*** Opening GIVEN DATA ***

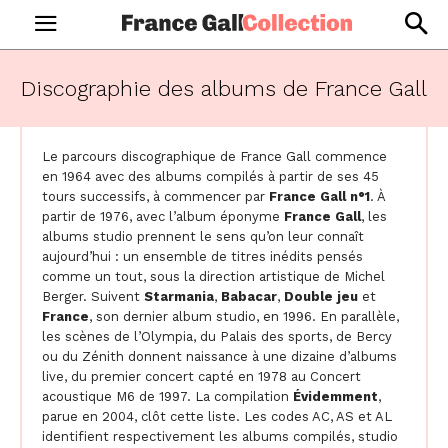
Discographie des albums de France Gall
Le parcours discographique de France Gall commence
en 1964 avec des albums compilés à partir de ses 45
tours successifs, à commencer par
France Gall n°1
. À
partir de 1976, avec l’album éponyme
France Gall
, les
albums studio prennent le sens qu’on leur connaît
aujourd’hui : un ensemble de titres inédits pensés
comme un tout, sous la direction artistique de Michel
Berger. Suivent
Starmania
,
Babacar
,
Double jeu
et
France
, son dernier album studio, en 1996. En parallèle,
les scènes de l’Olympia, du Palais des sports, de Bercy
ou du Zénith donnent naissance à une dizaine d’albums
live, du premier concert capté en 1978 au Concert
acoustique M6 de 1997. La compilation
Évidemment
,
parue en 2004, clôt cette liste. Les codes AC, AS et AL
identifient respectivement les albums compilés, studio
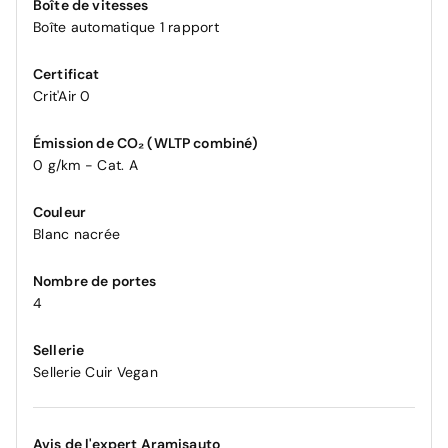
Boîte de vitesses
Boîte automatique 1 rapport
Certificat
Crit'Air 0
Émission de CO₂ (WLTP combiné)
0 g/km - Cat. A
Couleur
Blanc nacrée
Nombre de portes
4
Sellerie
Sellerie Cuir Vegan
Avis de l'expert Aramisauto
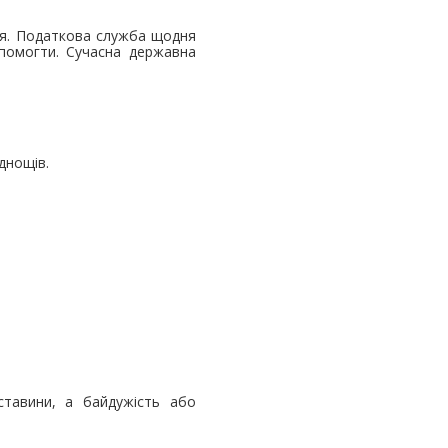
ня. Податкова служба щодня
опомогти. Сучасна державна
днощів.
ставини, а байдужість або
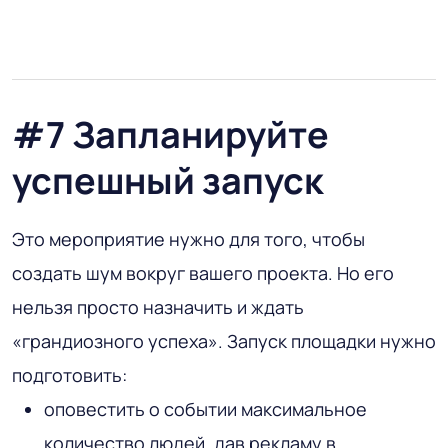
#7 Запланируйте
успешный запуск
Это мероприятие нужно для того, чтобы
создать шум вокруг вашего проекта. Но его
нельзя просто назначить и ждать
«грандиозного успеха». Запуск площадки нужно
подготовить:
оповестить о событии максимальное
количество людей, дав рекламу в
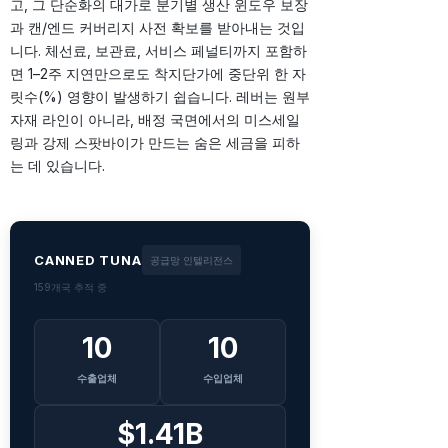
고, 그 단순화의 대가로 분기별 생산 윈도우 보장
과 캔/엔드 커버리지 사전 확보를 받아내는 것입
니다. 체선료, 보관료, 서비스 페널티까지 포함하
면 1–2주 지연만으로도 착지단가에 중단위 한 자
릿수(%) 영향이 발생하기 쉽습니다. 레버는 원부
자재 라인이 아니라, 배정 국면에서의 미스세일
링과 강제 스팟바이가 만드는 숨은 세금을 피하
는 데 있습니다.
CANNED TUNA
공급망 인텔리전스
159개국 추적 중
10
10
수출업체
수입업체
$1.41B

*** Closing GIVEN DATA ***

INSTRUCTIONS FOR THE TASK =
Rewrite the text of all the rows above with "Blanc nacrée" changed to "Gris métallisé" and everything else left unchanged. Omit the pictures.

ANSWER SECTION =
Discographie des albums de France Gall
Le parcours discographique de France Gall commence
en 1964 avec des albums compilés à partir de ses 45
tours successifs, à commencer par
France Gall n°1
. À
partir de 1976, avec l’album éponyme
France Gall
, les
albums studio prennent le sens qu’on leur connaît
aujourd’hui : un ensemble de titres inédits pensés
comme un tout, sous la direction artistique de Michel
Berger. Suivent
Starmania
,
Babacar
,
Double jeu
et
France
, son dernier album studio, en 1996. En parallèle,
les scènes de l’Olympia, du Palais des sports, de Bercy
ou du Zénith donnent naissance à une dizaine d’albums
live, du premier concert capté en 1978 au Concert
acoustique M6 de 1997. La compilation
Évidemment
,
parue en 2004, clôt cette liste. Les codes AC, AS et AL
identifient respectivement les albums compilés, studio
Boîte de vitesses
Boîte automatique 1 rapport
Certificat
Crit'Air 0
Émission de CO₂ (WLTP combiné)
0 g/km - Cat. A
Couleur
Gris métallisé
Nombre de portes
4
Sellerie
Sellerie Cuir Vegan
Avis de l'expert Aramisauto
ня. Податкова служба щодня
опомогти. Сучасна державна
днощів.
ставини, а байдужість або
#7 Запланируйте
успешный запуск
Это мероприятие нужно для того, чтобы
создать шум вокруг вашего проекта. Но его
нельзя просто назначить и ждать
«грандиозного успеха». Запуск площадки нужно
подготовить:
оповестить о событии максимальное
количество людей, дав рекламу в
고, 그 단순화의 대가로 분기별 생산 윈도우 보장
과 캔/엔드 커버리지 사전 확보를 받아내는 것입
니다. 체선료, 보관료, 서비스 페널티까지 포함하
면 1–2주 지연만으로도 착지단가에 중단위 한 자
릿수(%) 영향이 발생하기 쉽습니다. 레버는 원부
자재 라인이 아니라, 배정 국면에서의 미스세일
링과 강제 스팟바이가 만드는 숨은 세금을 피하
는 데 있습니다.
CANNED TUNA
공급망 인텔리전스
159개국 추적 중
10
10
수출업체
수입업체
$1.41B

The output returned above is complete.